RACIAL DISPLACEMENTS.

History of immigration-Estimated population at the present time (1909)-Period of residence in the United States of foreign-born employees and members of their households-Racial classification of employees at the present time. [Text Tables 159 to 165 and General Table 133].

HISTORY OF IMMIGRATION.

For seventy years the immigrant has been coming to Community C. Up to the late eighteen hundred and thirties the town was composed of a purely American population. The first of the immigrants were the Irish. The construction of the steam railroad, which was opened to traffic in 1839, brought numbers of Irish laborers into the vicinity. Upon the completion of the railroad, some of them drifted into an adjacent valley and found work upon farms near the city. From that time onward the Irish population has increased, being most rapid in its augmentation during the twenty years from 1850 to 1870.
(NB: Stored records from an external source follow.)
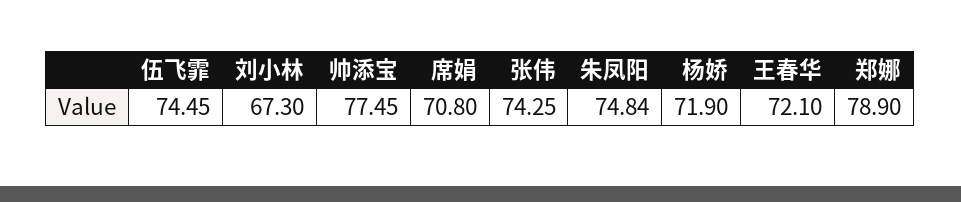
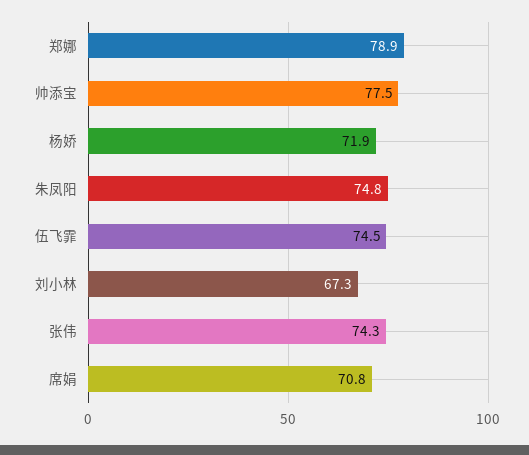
  {
    "伍飞霏": 74.45,
    "刘小林": 67.3,
    "帅添宝": 77.45,
    "席娟": 70.8,
    "张伟": 74.25,
    "朱凤阳": 74.84,
    "杨娇": 71.9,
-   "王春华": 72.1,
    "郑娜": 78.9
  }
At about the time that the Irish population began to increase most rapidly (1850), the first Germans came. Unlike the Irish, they did not come by chance, but in answer to a demand for skilled factory labor. New methods in hardware manufacture had produced a demand for more skilled labor than the local market could supply; effort was made to get machinists and lock makers; and in answer about 30 young unmarried Germans came in the year 1850. Their reports of well-paid work brought about 100 more to the community in the next three years, some coming from Germany, some from other parts of the United States. From that time on the influx of Germans was gradual until about 1870-1872, when many German families emigrated from Germany to Community C, numbers of them to escape conscription and the war in Europe. During the next twelve years (1872-1884) the arrival of Germans was considerable; but of late the stream of German immigration has been slight.
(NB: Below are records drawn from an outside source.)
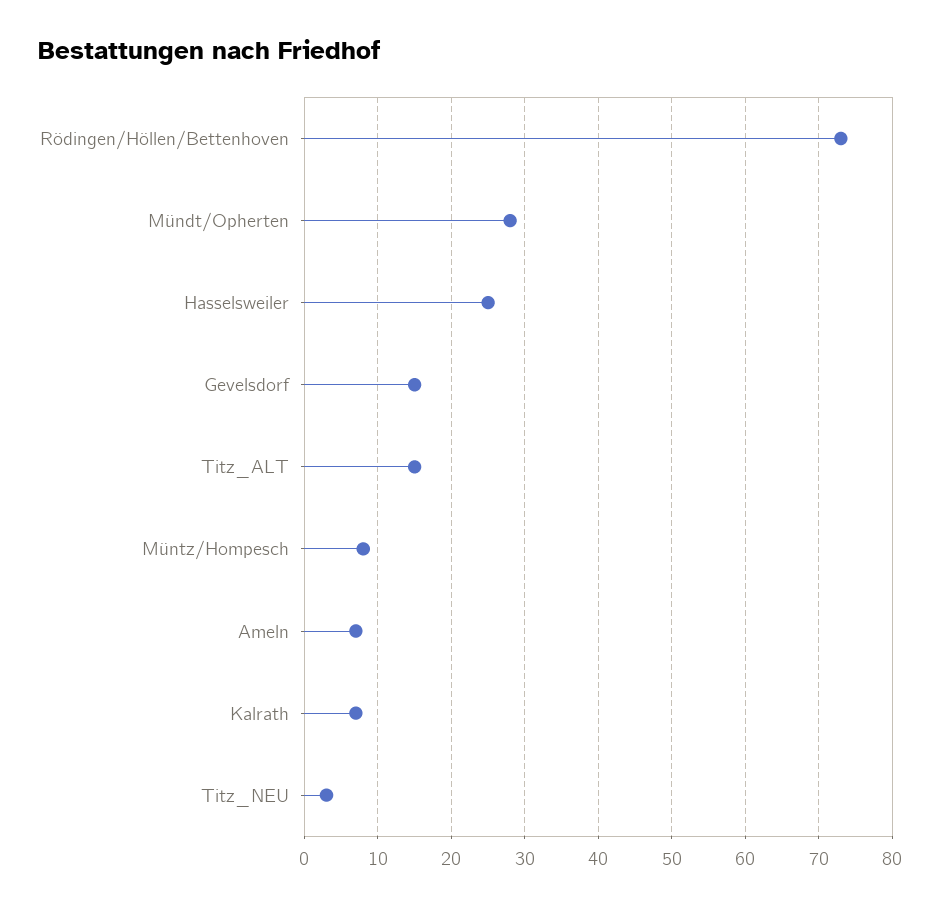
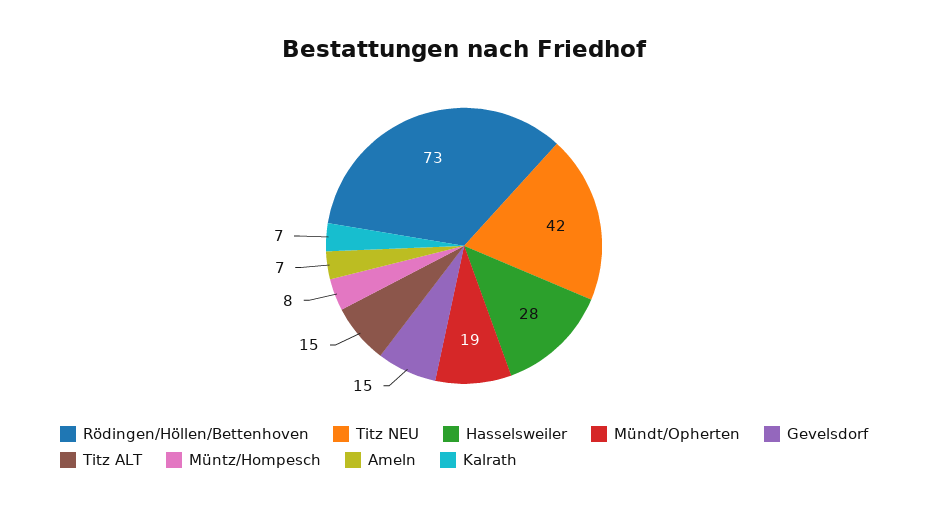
  {
    "Rödingen/Höllen/Bettenhoven": 73,
-   "Mündt/Opherten": 28,
+   "Mündt/Opherten": 19,
-   "Hasselsweiler": 25,
+   "Hasselsweiler": 28,
    "Gevelsdorf": 15,
    "Titz_ALT": 15,
    "Müntz/Hompesch": 8,
    "Ameln": 7,
    "Kalrath": 7,
-   "Titz_NEU": 3
+   "Titz_NEU": 42
  }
The number of Scotch in the city is so inconsiderable (only about 400) that their part in local history is not important. It is worthy of note, however, that they were among the early immigrants. They began to arrive about 1860, and during the next twenty years continued to come, a few at a time. Since 1880, however, Scotch immigrants to the community have been rare.
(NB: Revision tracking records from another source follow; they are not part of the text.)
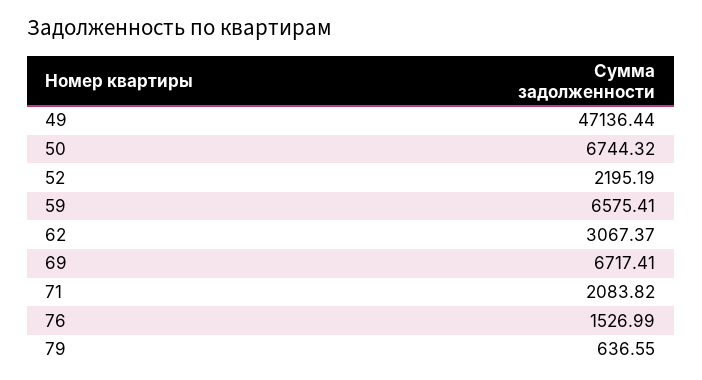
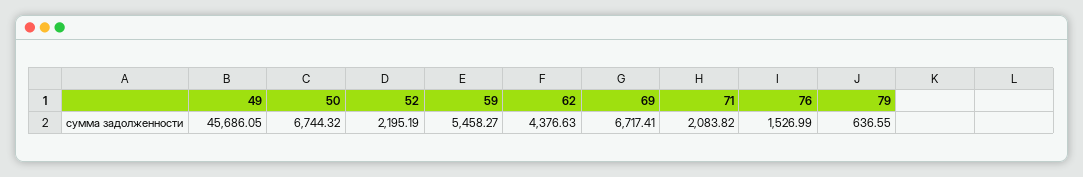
  {
-   "49": 47136.44,
+   "49": 45686.05,
    "50": 6744.32,
    "52": 2195.19,
-   "59": 6575.41,
+   "59": 5458.27,
-   "62": 3067.37,
+   "62": 4376.63,
    "69": 6717.41,
    "71": 2083.82,
    "76": 1526.99,
    "79": 636.55
  }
Next to establish himself in the community was the Hebrew. About the year 1868 the first Hebrew arrivals appeared. The period of their greatest influx, however, did not begin until some fourteen years later; the period from 1882 to 1890 saw the most rapid increase in the Hebrew population. While the first Hebrew came to open a store, most of the early, as well as the later, arrivals came because of the opportunity to work in the hardware and other factories.